Oksar Menekse, Akbulut Ziya, Ocal Hakan, Balbay Mevlana Derya, Kanbak Orhan
Departamento de Anestesiologia e Reanimação, Ankara Ataturk Training and Research Hospital, Ankara, Turquia.
Departamento de Urologia, Ankara Ataturk Training and Research Hospital, Ankara, Turquia.
Rev Bras Anestesiol. 2014 Sep-Oct;64(5):307-13. doi: 10.1016/j.bjan.2013.10.009. Epub 2014 Jul 3.
Although many features of robotic prostatectomy are similar to those of conventional laparoscopic urological procedures (such as laparoscopic prostatectomy), the procedure is associated with some drawbacks, which include limited intravenous access, relatively long operating time, deep Trendelenburg position, and high intra-abdominal pressure. The primary aim was to describe respiratory and hemodynamic challenges and the complications related to high intra-abdominal pressure and the deep Trendelenburg position in robotic prostatectomy patients.

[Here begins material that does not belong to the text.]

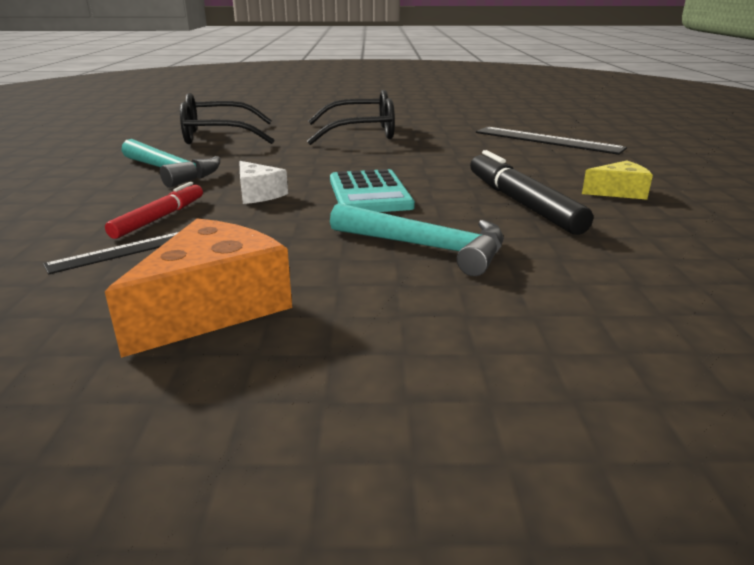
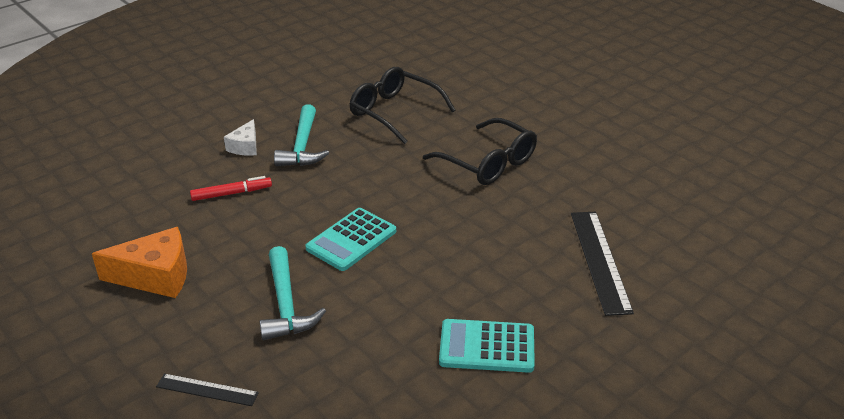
camera: 50 degrees right, 10 degrees up
(123, 251) = (183, 212): black ruler -> black ruler (207, 390)
(258, 194) = (302, 201): white cheese -> white cheese (245, 146)
(521, 203) = (405, 310): black marker -> none
(618, 192) = (487, 347): yellow cheese -> turquoise calculator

The secondary aim was to reveal safe discharge criteria from the operating room.
Fifty-three patients who underwent robotic prostatectomy between December 2009 and January 2011 were prospectively enrolled. Main outcome measures were non-invasive monitoring, invasive monitoring and blood gas analysis performed at supine (T0), Trendelenburg (T1), Trendelenburg + pneumoperitoneum (T2), Trendelenburg-before desufflation (T3), Trendelenburg (after desufflation) (T4), and supine (T5) positions.
Fifty-three robotic prostatectomy patients were included in the study. The main clinical challenge in our study group was the choice of ventilation strategy to manage respiratory acidosis, which is detected through end-tidal carbon dioxide pressure and blood gas analysis. Furthermore, the mean arterial pressure remained unchanged, the heart rate decreased significantly and required intervention. The central venous pressure values were also above the normal limits.

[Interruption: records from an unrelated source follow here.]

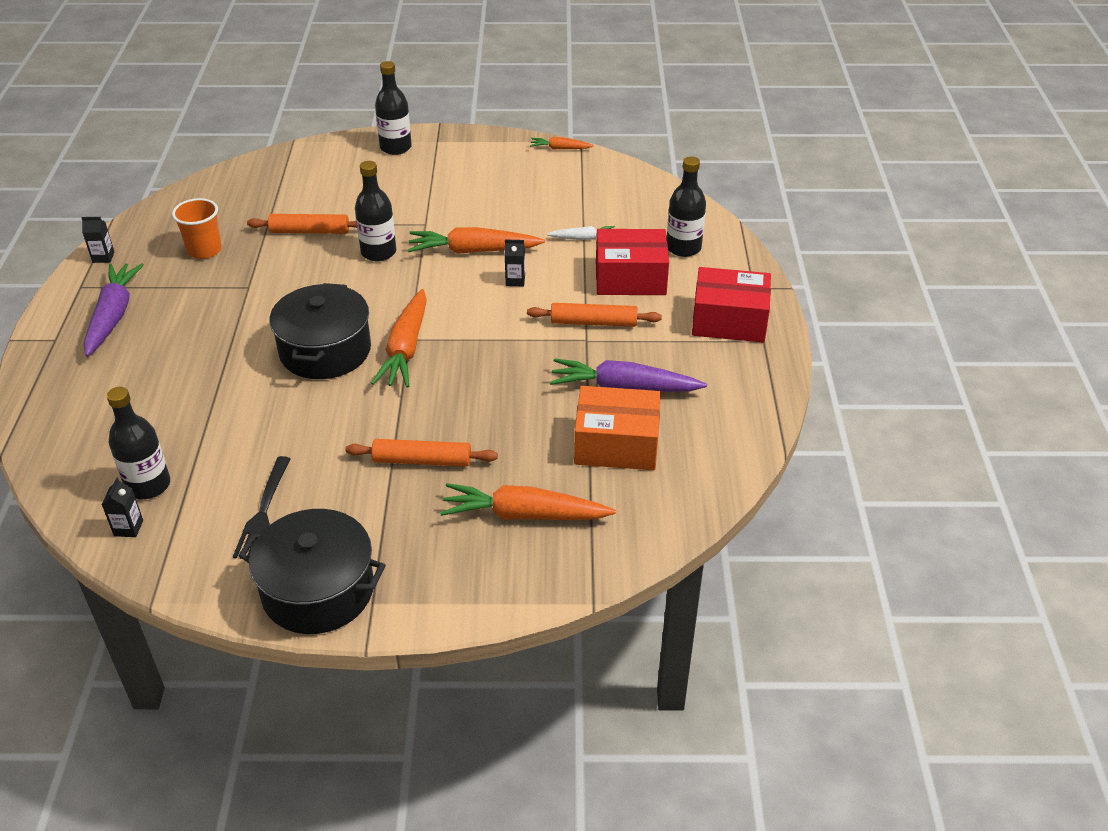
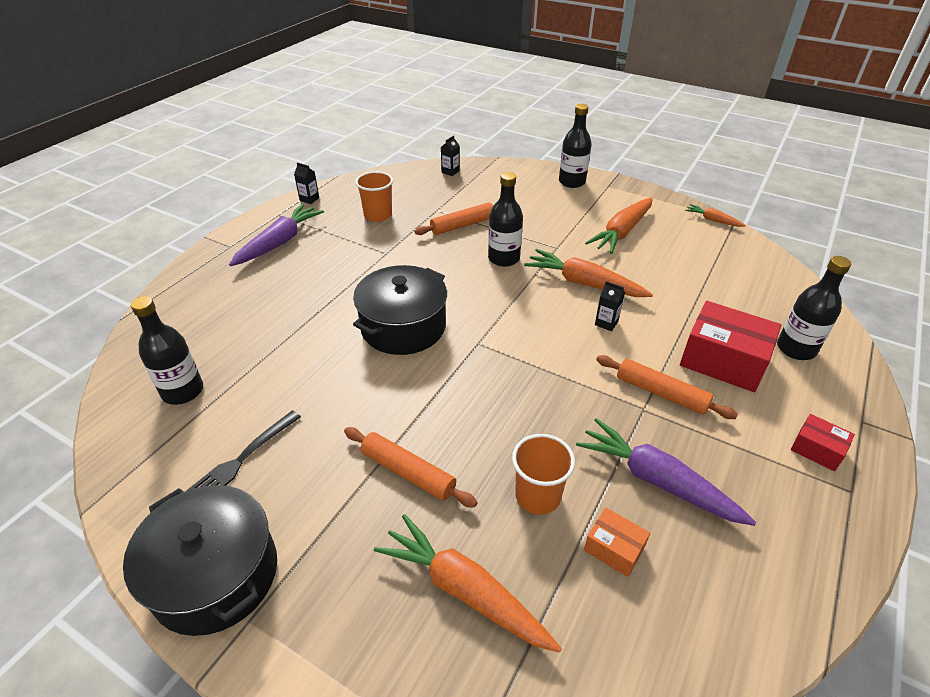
camera: 30 degrees right, 0 degrees up
(128, 528) = (136, 424): black carton -> black carton (450, 172)
(310, 231) = (462, 225): orange rolling pin -> orange rolling pin turned 60 degrees counterclockwise
(405, 349) = (469, 351): orange carrot -> orange carrot (621, 232)
(539, 434) = (538, 496): none -> orange cup
(583, 238) = (694, 305): white carrot -> none
(616, 444) = (614, 548): orange box -> orange box, size x0.51
(729, 321) = (817, 449): red box -> red box, size x0.51

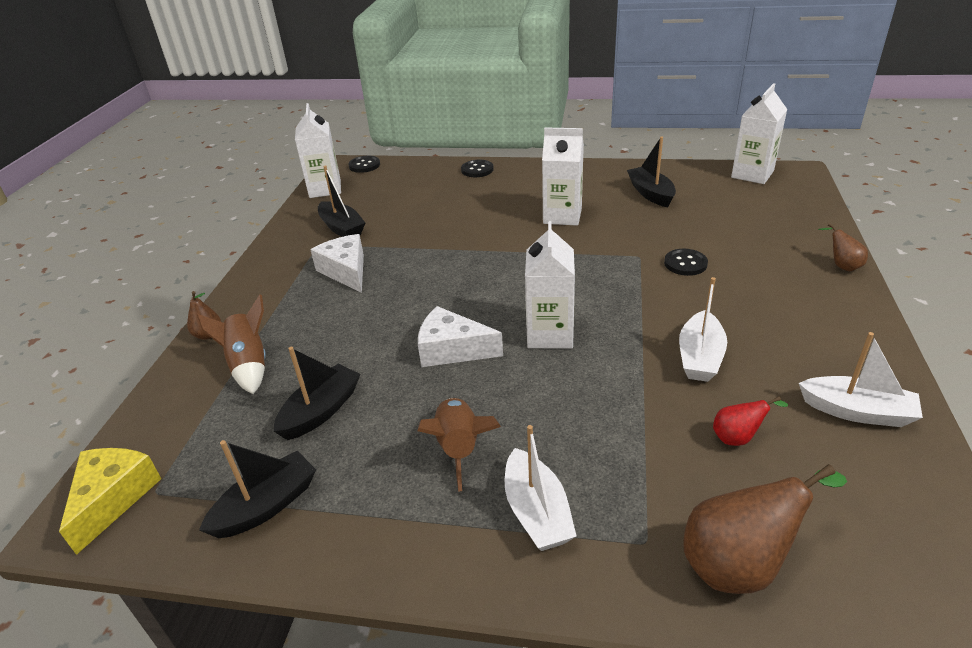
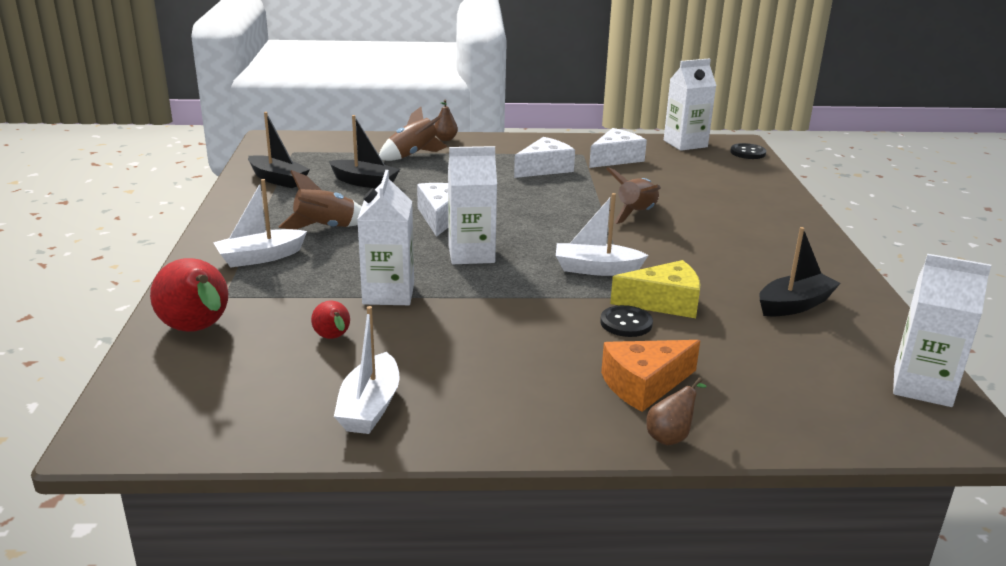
camera: 75 degrees right, 10 degrees down
(113, 498) = (289, 144): yellow cheese -> yellow cheese (664, 302)
(342, 228) = (615, 158): black boat -> white cheese
(477, 170) = (780, 203): black button -> none
(479, 234) = (636, 214): none -> brown rocket
(562, 216) = (699, 252): white carton -> white carton (388, 293)
(700, 357) = (448, 325): white boat -> white boat (596, 269)
(740, 564) = (198, 331): brown pear -> red pear
(777, 267) = (644, 385): none -> orange cheese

Respiratory acidosis and "upper airway obstruction-like" clinical symptoms were the main challenges associated with robotic prostatectomy procedures during this study.
尽管机器人前列腺切除术的许多特点与传统腹腔镜泌尿外科手术(如腹腔镜前列腺切除术)相似,但该手术也存在一些缺点,包括静脉通路受限、手术时间相对较长、深头低脚高位以及高腹内压。主要目的是描述机器人前列腺切除术患者中与高腹内压和深头低脚高位相关的呼吸和血流动力学挑战以及并发症。次要目的是揭示手术室安全出院标准。
前瞻性纳入2009年12月至2011年1月期间接受机器人前列腺切除术的53例患者。主要观察指标为在仰卧位(T0)、头低脚高位(T1)、头低脚高位+气腹(T2)、头低脚高位-放气前(T3)、头低脚高位(放气后)(T4)和仰卧位(T5)时进行的无创监测、有创监测和血气分析。
53例机器人前列腺切除术患者纳入本研究。我们研究组的主要临床挑战是通过呼气末二氧化碳分压和血气分析检测到的管理呼吸性酸中毒的通气策略选择。此外,平均动脉压保持不变,心率显著下降且需要干预。中心静脉压值也高于正常范围。
在本研究中,呼吸性酸中毒和“上呼吸道梗阻样”临床症状是与机器人前列腺切除术相关的主要挑战。